Quanto conti l’allenatore, nell’attuale contesto calcistico internazionale, è presto detto: sufficiente dare un’occhiata alle squadre qualificate agli ottavi di finale di Champions. Evito di citarli tutti, vi bastino Mourinho, Guardiola, Wenger, Pellegrini, Klopp, Simeone, Spalletti, Blanc, Ancelotti, Mancini, Martino. A parte quest’ultimo, che guida una squadra che gioca a memoria da una generazione, gli altri incarnano perfettamente, chi più chi meno, la figura del manager moderno: maniaco della tattica ma non solo. Perfezionista, abile nella gestione del gruppo, spigliato nelle pubbliche relazioni, internazionale (perché conosce almeno due lingue). Senza allenatori così non si vince la Champions.
Chissà cosa pagherebbe Mourinho per ritrovare il Real sulla sua strada. Non sarà per gli ottavi ma chissà che non possa accadere più in là. Quando si parla di squadre spagnole ci si dimentica spesso dell’Atletico Madrid. Una squadra che è in testa al campionato e che nelle ultime 5 stagioni ha conquistato due volte l’Europa League e altrettante la Supercoppa Europa. Guidata da un allenatore che per qualità tattiche e capacita di leadership ha pochi rivali: Diego El Cholo Simeone, uno che sulla panchina dell’Inter ci sarebbe stato benissimo. O potrebbe starci in futuro.

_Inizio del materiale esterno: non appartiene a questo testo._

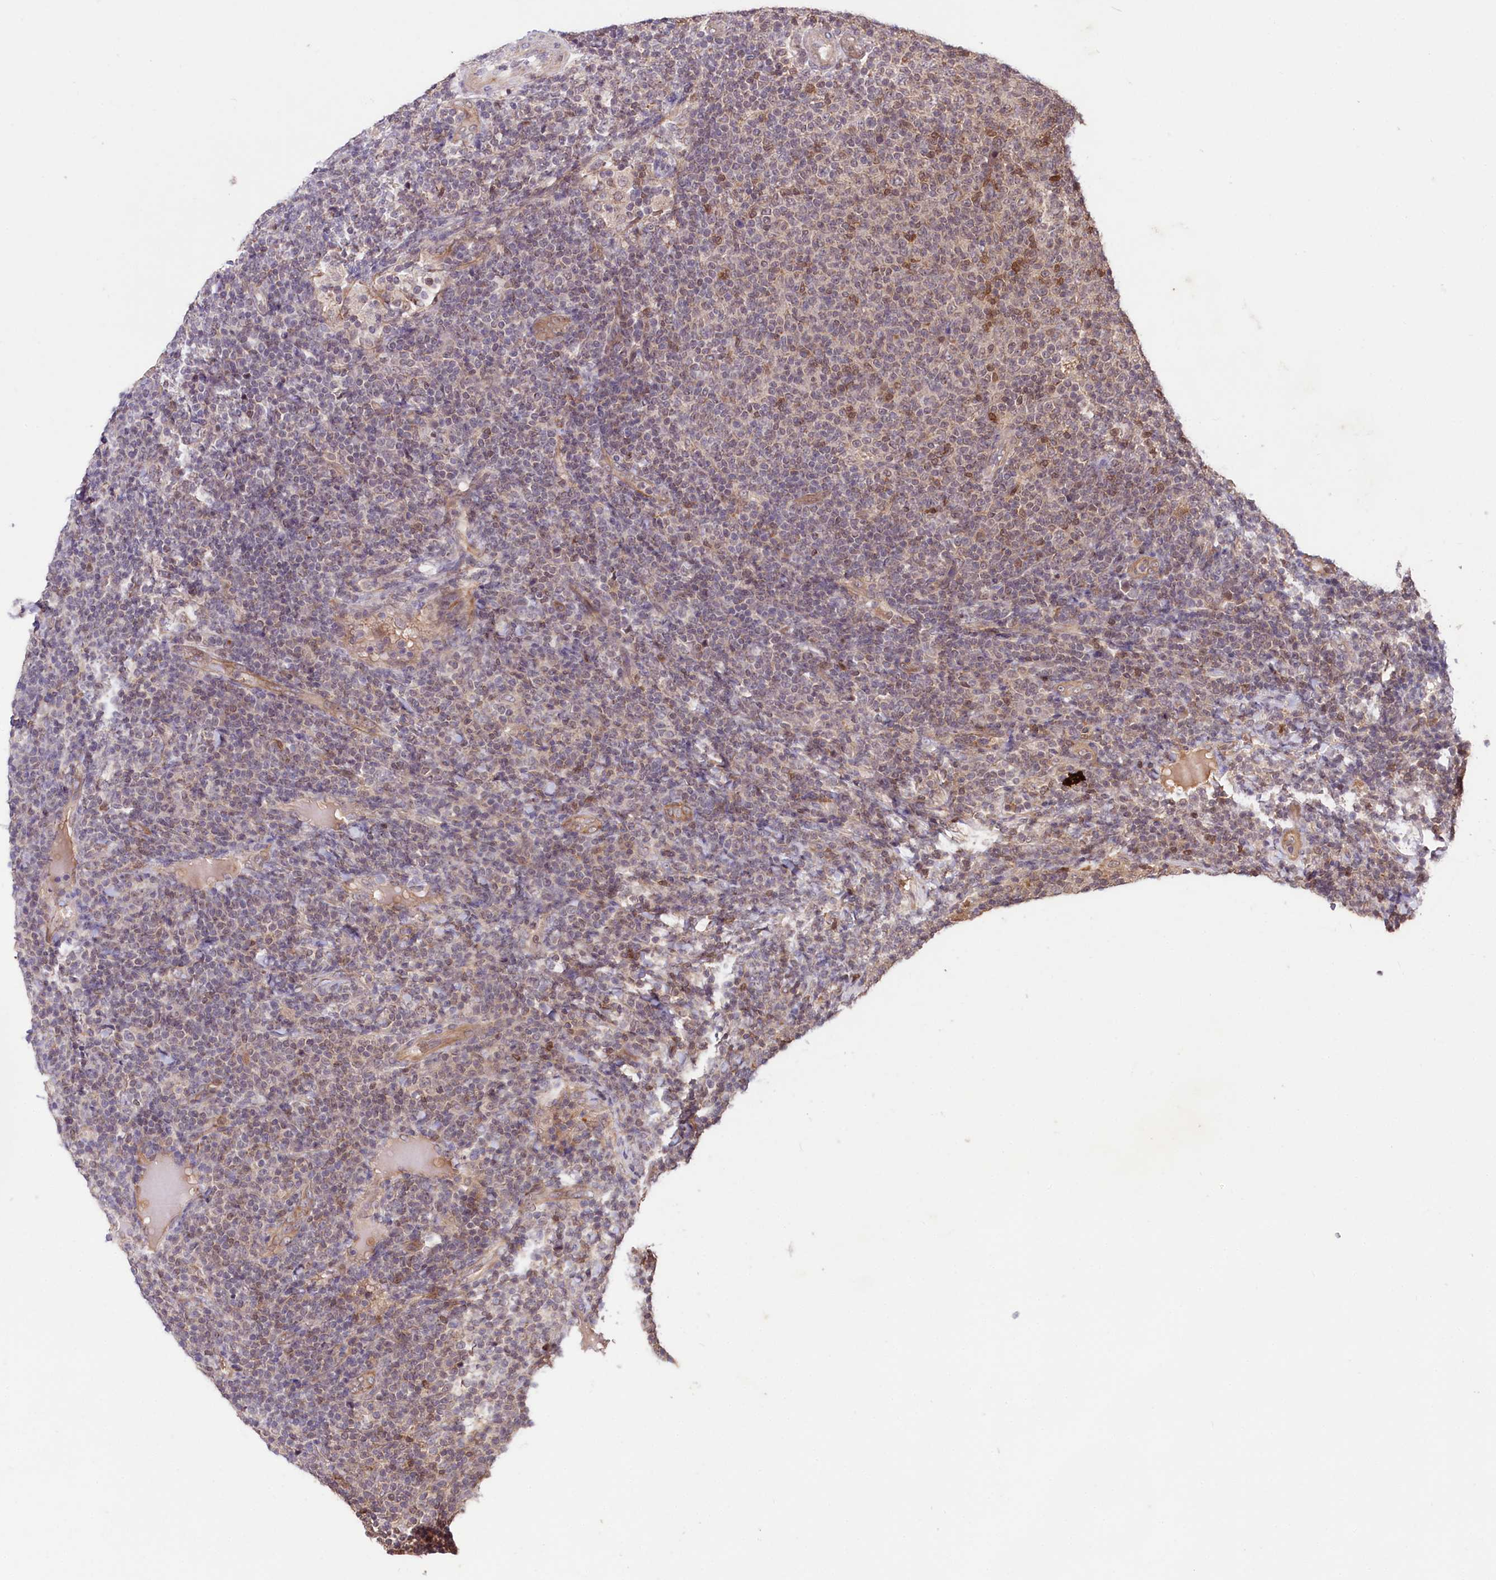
{"staining": {"intensity": "moderate", "quantity": "<25%", "location": "nuclear"}, "tissue": "lymphoma", "cell_type": "Tumor cells", "image_type": "cancer", "snomed": [{"axis": "morphology", "description": "Malignant lymphoma, non-Hodgkin's type, Low grade"}, {"axis": "topography", "description": "Lymph node"}], "caption": "Protein expression analysis of human lymphoma reveals moderate nuclear staining in approximately <25% of tumor cells.", "gene": "TAFAZZIN", "patient": {"sex": "male", "age": 66}}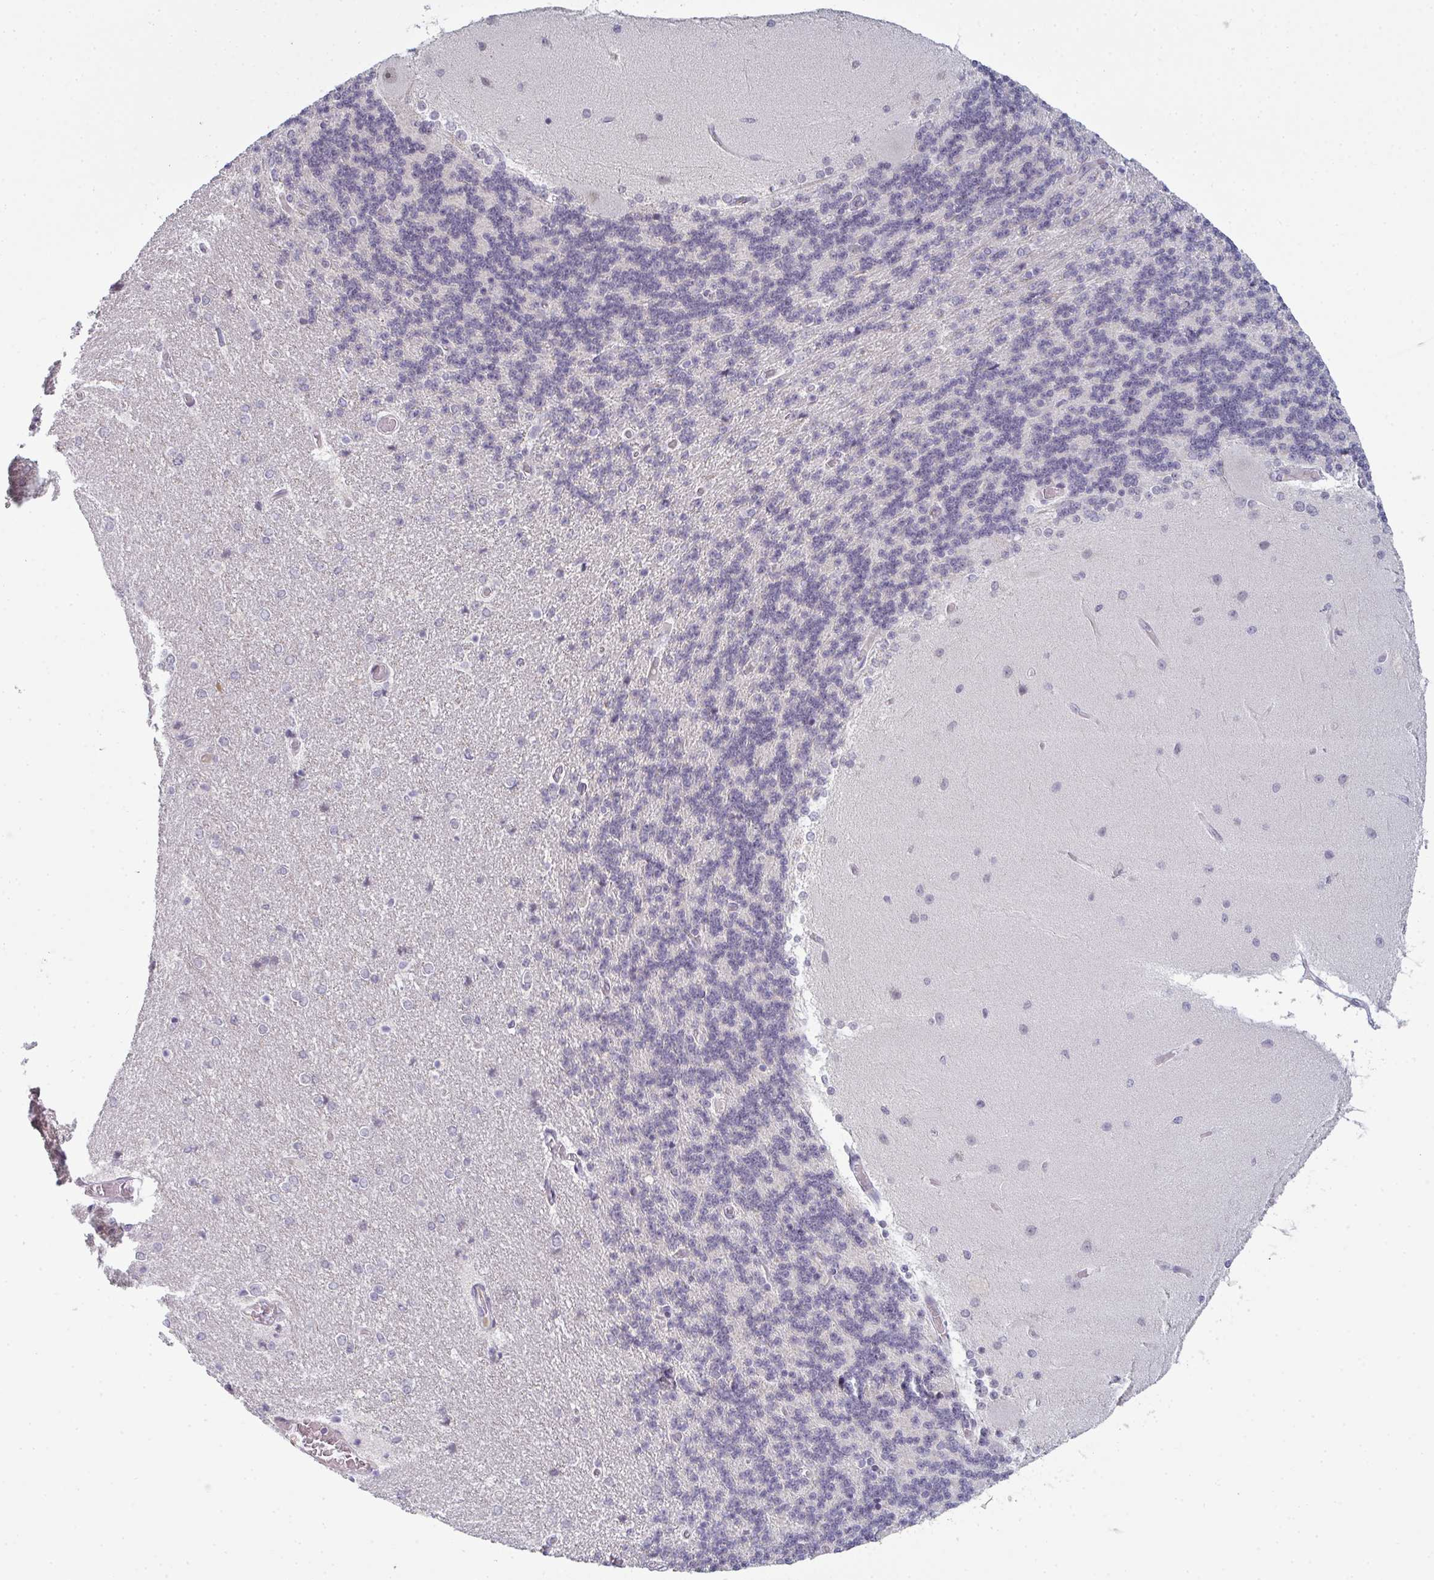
{"staining": {"intensity": "negative", "quantity": "none", "location": "none"}, "tissue": "cerebellum", "cell_type": "Cells in granular layer", "image_type": "normal", "snomed": [{"axis": "morphology", "description": "Normal tissue, NOS"}, {"axis": "topography", "description": "Cerebellum"}], "caption": "Cerebellum stained for a protein using immunohistochemistry exhibits no staining cells in granular layer.", "gene": "TEX33", "patient": {"sex": "female", "age": 54}}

Ultima considerazione: vero è che agli ottavi portiamo una sola squadra italiana, ma di allenatori nostrani nel portiamo quattro. Oltre ad Allegri (a mio parere sottovalutato il suo lavoro in questi anni, in condizioni quasi proibitive) ci sono il già citato Mancini, Ancelotti e Spalletti. Non è un caso che si tratti degli stessi nomi sul taccuino della FGIC per il dopo Prandelli. Tra le qualificate merita una menzione il PSG che l’anno scorso aveva costruito le basi (sempre grazie ad Ancelotti) per diventare grande. Quest’anno può arrivare almeno in semifinale. Deve.
Pensiero finale per gli arbitri. Bene i cartellini, in Europa nessuno ha paura di espellere, e meno male. Anche se l’espulsione per simulazione di Payet, a Marsiglia, grida vendetta. Meno bene gli assistenti, o guardalinee che dir si voglia. Troppi errori sui fuorigioco, alcuni onestamente clamorosi (vedi Marsiglia e secondo gol dello Shalke04). Ma il bello dell’Europa è che nessuno da troppo peso a queste cose. Meglio così, vedremo cosa succederà al sorteggio di lunedì. Non aspettiamoci regali dall’urna. Mai come questa volta arrivare secondi non è cosa buona. E tra quattro inglesi, quattro tedesche e tre spagnole il Milan rappresenta davvero una Little Italy.